- **Collection entries**
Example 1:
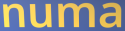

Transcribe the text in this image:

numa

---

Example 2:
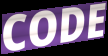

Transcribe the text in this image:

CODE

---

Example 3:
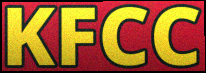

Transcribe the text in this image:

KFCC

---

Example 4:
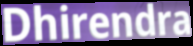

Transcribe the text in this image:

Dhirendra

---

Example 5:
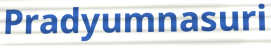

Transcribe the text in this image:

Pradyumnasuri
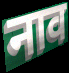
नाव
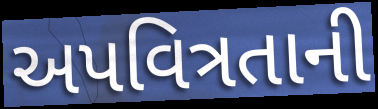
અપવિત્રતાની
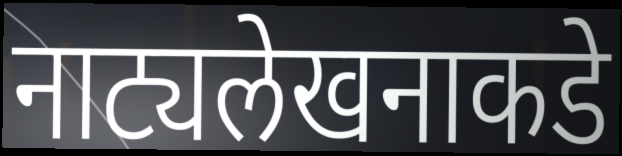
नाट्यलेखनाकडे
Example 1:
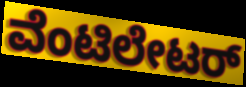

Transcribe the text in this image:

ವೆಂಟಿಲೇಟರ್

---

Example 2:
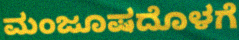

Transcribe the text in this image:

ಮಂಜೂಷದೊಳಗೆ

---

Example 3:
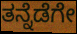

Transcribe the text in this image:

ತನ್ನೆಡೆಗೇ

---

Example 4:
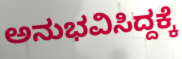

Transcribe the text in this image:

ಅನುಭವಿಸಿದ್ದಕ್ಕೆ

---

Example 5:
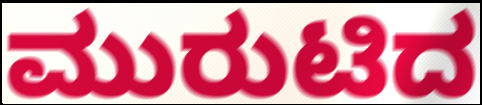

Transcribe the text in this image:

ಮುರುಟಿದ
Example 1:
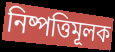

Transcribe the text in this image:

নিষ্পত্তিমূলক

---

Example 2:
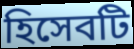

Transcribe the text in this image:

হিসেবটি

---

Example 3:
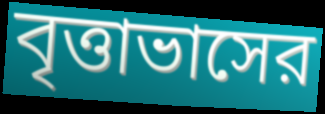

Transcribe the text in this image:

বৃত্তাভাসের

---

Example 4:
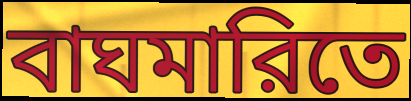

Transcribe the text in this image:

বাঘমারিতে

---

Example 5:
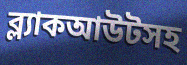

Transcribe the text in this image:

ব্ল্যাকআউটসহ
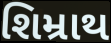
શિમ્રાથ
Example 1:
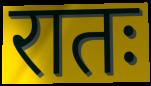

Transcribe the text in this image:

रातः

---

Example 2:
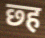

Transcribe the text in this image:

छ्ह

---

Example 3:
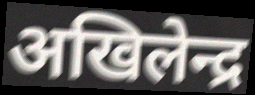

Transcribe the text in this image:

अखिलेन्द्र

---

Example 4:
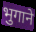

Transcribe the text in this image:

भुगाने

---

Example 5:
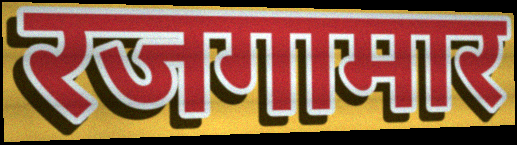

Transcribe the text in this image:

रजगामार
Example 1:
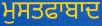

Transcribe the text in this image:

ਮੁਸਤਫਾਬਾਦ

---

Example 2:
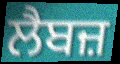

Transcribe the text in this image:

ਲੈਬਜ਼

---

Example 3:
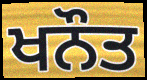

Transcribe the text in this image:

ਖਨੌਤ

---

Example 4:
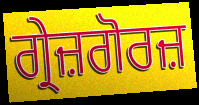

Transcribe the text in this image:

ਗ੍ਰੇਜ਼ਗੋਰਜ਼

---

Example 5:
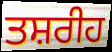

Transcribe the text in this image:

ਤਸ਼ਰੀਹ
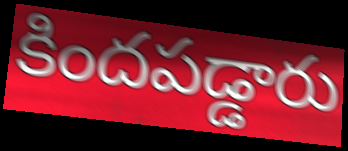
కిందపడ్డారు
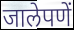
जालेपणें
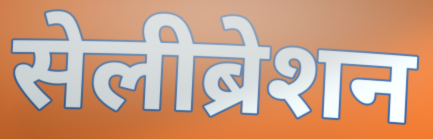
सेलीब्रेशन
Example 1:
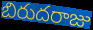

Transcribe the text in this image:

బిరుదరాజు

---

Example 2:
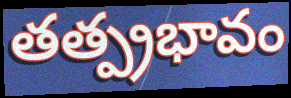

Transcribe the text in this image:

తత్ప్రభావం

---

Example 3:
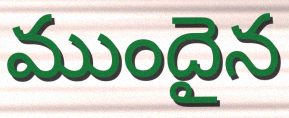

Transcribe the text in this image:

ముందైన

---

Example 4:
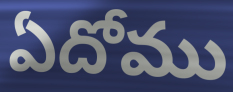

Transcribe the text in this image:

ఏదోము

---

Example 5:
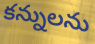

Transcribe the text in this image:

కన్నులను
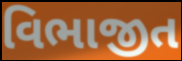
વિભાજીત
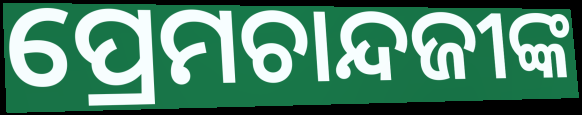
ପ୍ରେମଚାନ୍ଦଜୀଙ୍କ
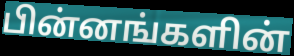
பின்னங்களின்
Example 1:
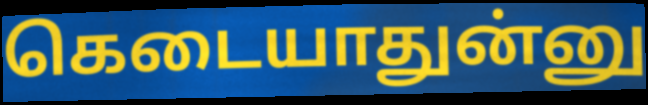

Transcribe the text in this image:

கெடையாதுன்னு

- **DIRECTIVE**
Reproduce every line of the material above word for word, leaving the pictures out of your answer.

- **RESPONSE**
Example 1:

Transcribe the text in this image:

numa

---

Example 2:

Transcribe the text in this image:

CODE

---

Example 3:

Transcribe the text in this image:

KFCC

---

Example 4:

Transcribe the text in this image:

Dhirendra

---

Example 5:

Transcribe the text in this image:

Pradyumnasuri
नाव
અપવિત્રતાની
नाट्यलेखनाकडे
Example 1:

Transcribe the text in this image:

ವೆಂಟಿಲೇಟರ್

---

Example 2:

Transcribe the text in this image:

ಮಂಜೂಷದೊಳಗೆ

---

Example 3:

Transcribe the text in this image:

ತನ್ನೆಡೆಗೇ

---

Example 4:

Transcribe the text in this image:

ಅನುಭವಿಸಿದ್ದಕ್ಕೆ

---

Example 5:

Transcribe the text in this image:

ಮುರುಟಿದ
Example 1:

Transcribe the text in this image:

নিষ্পত্তিমূলক

---

Example 2:

Transcribe the text in this image:

হিসেবটি

---

Example 3:

Transcribe the text in this image:

বৃত্তাভাসের

---

Example 4:

Transcribe the text in this image:

বাঘমারিতে

---

Example 5:

Transcribe the text in this image:

ব্ল্যাকআউটসহ
શિમ્રાથ
Example 1:

Transcribe the text in this image:

रातः

---

Example 2:

Transcribe the text in this image:

छ्ह

---

Example 3:

Transcribe the text in this image:

अखिलेन्द्र

---

Example 4:

Transcribe the text in this image:

भुगाने

---

Example 5:

Transcribe the text in this image:

रजगामार
Example 1:

Transcribe the text in this image:

ਮੁਸਤਫਾਬਾਦ

---

Example 2:

Transcribe the text in this image:

ਲੈਬਜ਼

---

Example 3:

Transcribe the text in this image:

ਖਨੌਤ

---

Example 4:

Transcribe the text in this image:

ਗ੍ਰੇਜ਼ਗੋਰਜ਼

---

Example 5:

Transcribe the text in this image:

ਤਸ਼ਰੀਹ
కిందపడ్డారు
जालेपणें
सेलीब्रेशन
Example 1:

Transcribe the text in this image:

బిరుదరాజు

---

Example 2:

Transcribe the text in this image:

తత్ప్రభావం

---

Example 3:

Transcribe the text in this image:

ముందైన

---

Example 4:

Transcribe the text in this image:

ఏదోము

---

Example 5:

Transcribe the text in this image:

కన్నులను
વિભાજીત
ପ୍ରେମଚାନ୍ଦଜୀଙ୍କ
பின்னங்களின்
Example 1:

Transcribe the text in this image:

கெடையாதுன்னு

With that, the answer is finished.